Individual investors, who account for about 80 per cent of China’s stock trading, are flocking to equities as slumping home prices and government curbs on wealth-management products make alternative investments less attractive.
More than 10 million stock accounts have been opened since the start of December, equivalent to the total number for all of 2012 and 2013 combined. About 37 per cent of the new investors were middle-school graduates and 25 percent only attended elementary schools, according to a December survey of some 4,000 households by the Southwestern University of Finance and Economics in Chengdu, Sichuan Province.
EUPHORIA SIGNS
Stocks in China’s large-capitalization CSI 300 Index that were quoted below 5 yuan at the end of September - shares that have long held an allure for amateurs - jumped an average 63 per cent through mid-January, versus a 35 per cent gain for all index stocks and 11 per cent for those priced above 50 yuan. The gauge’s 200-day historical volatility has climbed to the highest level since January 2010.
Bank of America Corp downgraded its recommendation on Chinese shares to the equivalent of hold from buy last month, citing signs of “euphoria.” Overseas investors sold a net 1.7 billion yuan (US$274 million) of stocks via the Shanghai-Hong Kong exchange link in the week through Monday, while the two biggest Hong Kong ETFs tracking mainland equities had withdrawals of US$622 million.
While the momentum can carry on for a while as individual investors chase the gains, the stock market is increasingly diverging from economic reality, said Tom Orlik, a Bloomberg Intelligence economist in Beijing.

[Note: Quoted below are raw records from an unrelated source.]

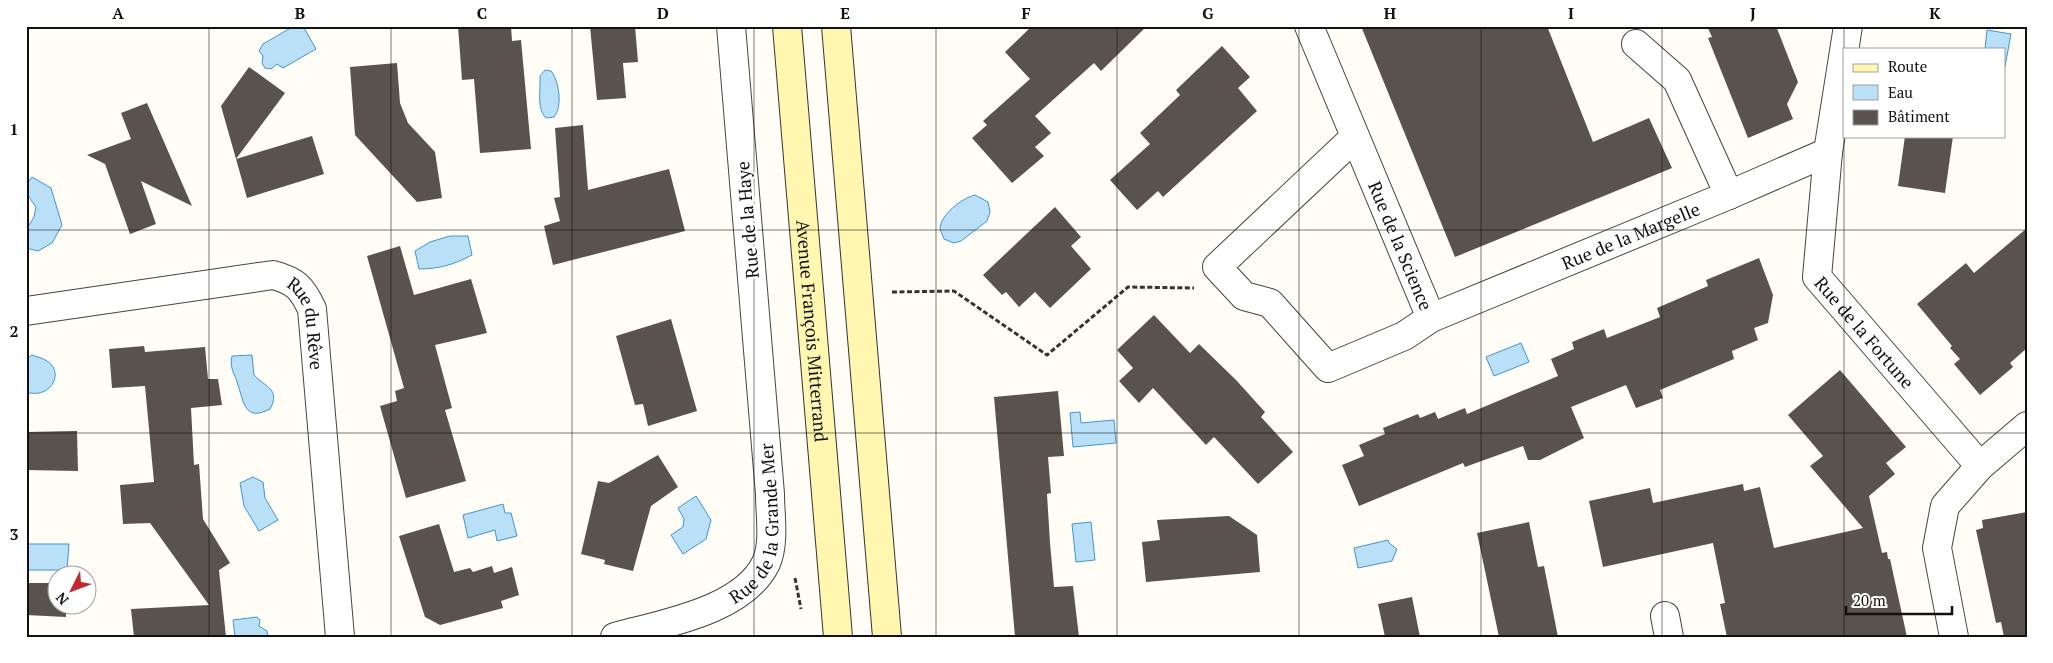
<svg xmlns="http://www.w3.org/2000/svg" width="2053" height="663" font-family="'PT Serif',serif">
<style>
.water{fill:#b9e0f7;stroke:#3f96cf}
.building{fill:#5a524d}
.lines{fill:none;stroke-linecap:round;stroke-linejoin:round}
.minor-casing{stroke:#444;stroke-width:30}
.secondary-casing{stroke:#333;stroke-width:30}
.path{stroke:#333;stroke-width:3;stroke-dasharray:5 2.5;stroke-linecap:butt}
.minor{stroke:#fff;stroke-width:28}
.secondary{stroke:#fff6b0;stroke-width:28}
.grid{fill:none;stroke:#111;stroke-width:1;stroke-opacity:0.55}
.labels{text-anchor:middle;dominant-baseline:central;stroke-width:5;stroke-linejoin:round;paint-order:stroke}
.street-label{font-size:18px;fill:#111;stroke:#fff}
.neatline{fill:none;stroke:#111;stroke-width:2}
.grid-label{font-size:16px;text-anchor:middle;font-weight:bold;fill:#111}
</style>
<rect width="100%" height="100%" fill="#fffdf5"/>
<path class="water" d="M294 26H303L316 49 283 68 277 64 271 69 265 68 262 63 263 56 259 51 263 44Z
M1987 30 2011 34 2004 72V49H1985Z
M545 70 551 71C559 81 563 106 554 117L546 118C536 108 541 89 540 76Z
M32 177 51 188 62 225 52 243 38 251 26 248V230L34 217 36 207C28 196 22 189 32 177Z
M975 195 988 202 990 212 987 221 961 241 954 243 944 239 940 229C940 215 962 198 975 195Z
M450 236H468L472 255C455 264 440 269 419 269L415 251 430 242Z
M1521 343 1529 362 1494 376 1486 357Z
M32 355C37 357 43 358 47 361 65 372 51 400 26 392V359Z
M252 355 254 375C265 387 281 389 270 409 245 422 244 403 238 385 235 374 229 368 232 356Z
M1080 412 1081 423 1114 420 1116 443 1073 447 1070 413Z
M253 477 263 482 265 498 278 520 259 531 244 506 240 483Z
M696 496 711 520 706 539 683 554 671 535 683 527 684 519 678 508Z
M503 504 505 513H511L517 536 497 541 495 530 468 538 463 515Z
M1091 522 1095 560 1076 562 1072 524Z
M1388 540 1389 543 1397 549 1392 561 1358 568 1354 548Z
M26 544H69L67 570H26Z
M257 617 260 620 259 626 267 631 268 637H235L233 620Z"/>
<path class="building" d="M458 26H511L512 41 521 40 531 149 480 153 474 79 462 80Z
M590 26H635L638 62 623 63 626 98 597 100Z
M1032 26H1147L1101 71 1094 63 1035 116 1051 133 1035 147 1044 156 1012 183 972 138 987 125 983 121 1030 79 1005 52Z
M1361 26H1547L1593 142 1649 118 1672 168 1455 257Z
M1707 26H1776L1798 82 1787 104 1793 119 1748 138 1708 38 1712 37Z
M1222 46 1250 77 1238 88 1257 111 1163 197 1158 191 1137 210 1110 180 1150 144 1140 133 1180 95 1176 90Z
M397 63 400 103 408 123 435 152 442 198 417 202 355 135 350 67Z
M249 67 285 93 236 159 221 106Z
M147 103 192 206 141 181 156 224 130 234 105 164 87 155 131 139 121 113Z
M583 125 588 190 669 169 685 231 553 265 544 226 560 221 554 198 560 197 555 128Z
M312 136 324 174 247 198 236 159Z
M1905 136H1953L1945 193 1898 186Z
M1055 207 1081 237 1071 246 1091 269 1050 308 1035 292 1019 307 1006 292 1002 295 983 275Z
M2027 228V348L2010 363 2013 367 1980 395 1954 364 1960 359 1950 348 1952 346 1917 304 1966 263 1974 273Z
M400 246 414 295 471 279 487 333 435 345 452 408 445 410 466 481 406 498 380 406 397 401 395 391 404 388 367 256Z
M1759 258 1773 295 1768 323 1754 328 1758 340 1732 351 1734 359 1660 390 1663 398 1636 408 1626 385 1571 407 1584 438 1540 460H1528L1523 446 1465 467 1463 463 1359 506 1342 465 1364 456 1359 445 1385 434 1383 428 1418 414 1420 418 1435 412 1438 419 1465 408 1467 414 1558 376 1551 359 1574 349 1572 342 1604 329 1607 338 1660 317 1657 308 1708 286 1706 280Z
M1154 315 1190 353 1199 344 1236 380 1265 412 1261 417 1293 452 1258 484 1214 437 1206 445 1153 388 1139 403 1119 381 1133 368 1117 350Z
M671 319 697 411 648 426 643 404 635 405 616 336Z
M144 346 145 352 205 347 208 379H218L222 405 191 408 194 465 199 464 203 519 230 563 219 570 226 637H134L131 609 209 605 150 523 123 524 120 485 154 482 145 386 112 388 109 349Z
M1840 370 1906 447 1886 463 1895 474 1869 496 1882 553 1887 552 1888 559H1890L1907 637H1727L1720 604 1725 603 1713 543 1603 567 1589 501 1650 488 1653 503 1743 484 1744 491 1760 487 1774 548 1863 528 1810 466 1823 456 1788 415Z
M1058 391 1064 456 1048 457 1051 493 1047 494 1050 543 1054 587 1073 586 1079 637H1015L994 397Z
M77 431 78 471 26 470V432Z
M658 455 678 487 651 506 633 571 604 564 605 560 581 554 598 481 609 483Z
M2027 512V637H2004L2001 622 1996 623 1976 530 1983 528 1982 520Z
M1229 516 1257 535 1260 572 1146 582 1142 542 1160 540 1157 520Z
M1529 522 1538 567 1544 566 1558 637H1499L1477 533Z
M439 524 454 572 470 568 473 572 492 566 494 573 512 567 519 595 501 601 503 608 440 625 425 617 399 536Z
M26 583H58V606H66V617L26 615Z
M1412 597 1420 637H1385L1378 604Z"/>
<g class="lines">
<g class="minor-casing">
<g id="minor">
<path id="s1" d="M1309 26 1431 318"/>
<path id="s2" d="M1848 26 1828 152 1817 277 1980 466"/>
<path d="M1636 44 1677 80 1729 195"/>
<path id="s3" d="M1355 137 1217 267 1244 296 1270 303 1328 368 1404 336 1431 318 1729 195 1828 152"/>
<path id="s4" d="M26 311 273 275C296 281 302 288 312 309L340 637"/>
<path d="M1665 616 1669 637"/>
<path id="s5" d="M615 637C662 624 743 611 766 563 775 543 770 515 770 494L731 26"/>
<path d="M1954 637 1937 548 1945 506 1980 466 2027 426"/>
</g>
</g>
<g class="secondary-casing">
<g id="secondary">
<path id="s6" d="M787 26 838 637"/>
<path d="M836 26 887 637"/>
</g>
</g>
<path class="path" d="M892 292 954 291 1047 355 1128 287 1194 288
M795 578 801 609"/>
<use href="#minor" class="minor"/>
<use href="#secondary" class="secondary"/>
</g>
<path class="grid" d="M209 26V637M391 26V637M572 26V637M754 26V637M936 26V637M1117 26V637M1299 26V637M1481 26V637M1662 26V637M1844 26V637M26 230H2027M26 433H2027"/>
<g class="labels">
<g class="street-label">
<text transform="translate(747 220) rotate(-95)">Rue de la Haye</text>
<text stroke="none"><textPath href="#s3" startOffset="674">Rue de la Margelle</textPath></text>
<text stroke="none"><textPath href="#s1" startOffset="238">Rue de la Science</textPath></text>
<text stroke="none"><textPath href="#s4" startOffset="316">Rue du Rêve</textPath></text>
<text stroke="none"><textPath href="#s6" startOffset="306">Avenue François Mitterrand</textPath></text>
<text stroke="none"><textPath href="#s2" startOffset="326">Rue de la Fortune</textPath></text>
<text stroke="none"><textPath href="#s5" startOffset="208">Rue de la Grande Mer</textPath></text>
</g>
</g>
<rect width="2053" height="663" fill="none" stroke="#ffffff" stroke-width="55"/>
<rect x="1843" y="48" width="162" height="90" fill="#ffffff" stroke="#a0a0a0"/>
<rect x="1853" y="64" width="25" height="8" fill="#fff6b0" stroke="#a0a0a0"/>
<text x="1888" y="72" font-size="15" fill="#111111">Route</text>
<rect x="1853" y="85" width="25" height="15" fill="#b9e0f7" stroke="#a0a0a0"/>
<text x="1888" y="98" font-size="15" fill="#111111">Eau</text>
<rect x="1853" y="110" width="25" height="15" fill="#5a524d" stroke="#a0a0a0"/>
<text x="1888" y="122" font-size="15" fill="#111111">Bâtiment</text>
<g transform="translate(72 590) rotate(228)"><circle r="24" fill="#ffffff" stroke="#a0a0a0"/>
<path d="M0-4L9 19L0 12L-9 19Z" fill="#c4262e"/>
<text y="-8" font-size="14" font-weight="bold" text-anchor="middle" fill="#111111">N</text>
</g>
<path d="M1846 606v8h106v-8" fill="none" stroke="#111111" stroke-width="2.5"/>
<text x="1853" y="606" font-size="15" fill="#111111" stroke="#ffffff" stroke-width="4" paint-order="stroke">20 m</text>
<rect x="28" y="28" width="1998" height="608" class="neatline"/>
<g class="grid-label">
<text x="118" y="19">A</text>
<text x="300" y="19">B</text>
<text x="482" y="19">C</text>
<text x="663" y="19">D</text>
<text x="845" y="19">E</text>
<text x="1026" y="19">F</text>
<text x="1208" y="19">G</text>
<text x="1390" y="19">H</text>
<text x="1571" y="19">I</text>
<text x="1753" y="19">J</text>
<text x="1935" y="19">K</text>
<text x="14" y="135">1</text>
<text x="14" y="337">2</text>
<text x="14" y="540">3</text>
</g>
</svg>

China’s expansion rate slowed to 6.28 per cent in February from a year earlier, the weakest since 2009 and below the official target of 7 per cent for 2015, Bloomberg’s monthly growth tracker shows. Dual-listed mainland companies traded 36 per cent above their equivalent shares in Hong Kong on March 26, the biggest premium since October 2011, according to data compiled by Bloomberg.
Stock ownership by individuals is still low, with room to increase as China becomes a more mature market, said Michelle Gibley, the director of international research at San Francisco- based Charles Schwab Corp.
Equities account for 20 per cent of financial assets in Chinese households, compared with 45 per cent in cash and bank deposits, according to a Charles Schwab survey released in January.
“Chinese domestic investors entering the stock market may be chasing gains, but this occurrence doesn’t necessarily indicate a bubble,” said Gibley, whose firm oversees about US$2.5 trillion.
“That said, valuations of Chinese A-share stocks appear extended relative to H-share stocks, and may be due for a breather.” Chinese traders are accustomed to booms and busts, partly because the market is dominated by individuals who may be less committed to long-term equity holdings. The Shanghai Composite surged 353 per cent in two years through 2007 before crashing 65 per cent the following year.
For as long as new investors keep piling in, “it will be good for the market as the bubble expands,” Tony Hann, the head of emerging markets at Blackfriars Asset Management Ltd. in London, said by e-mail. “But it will surely end in tears.”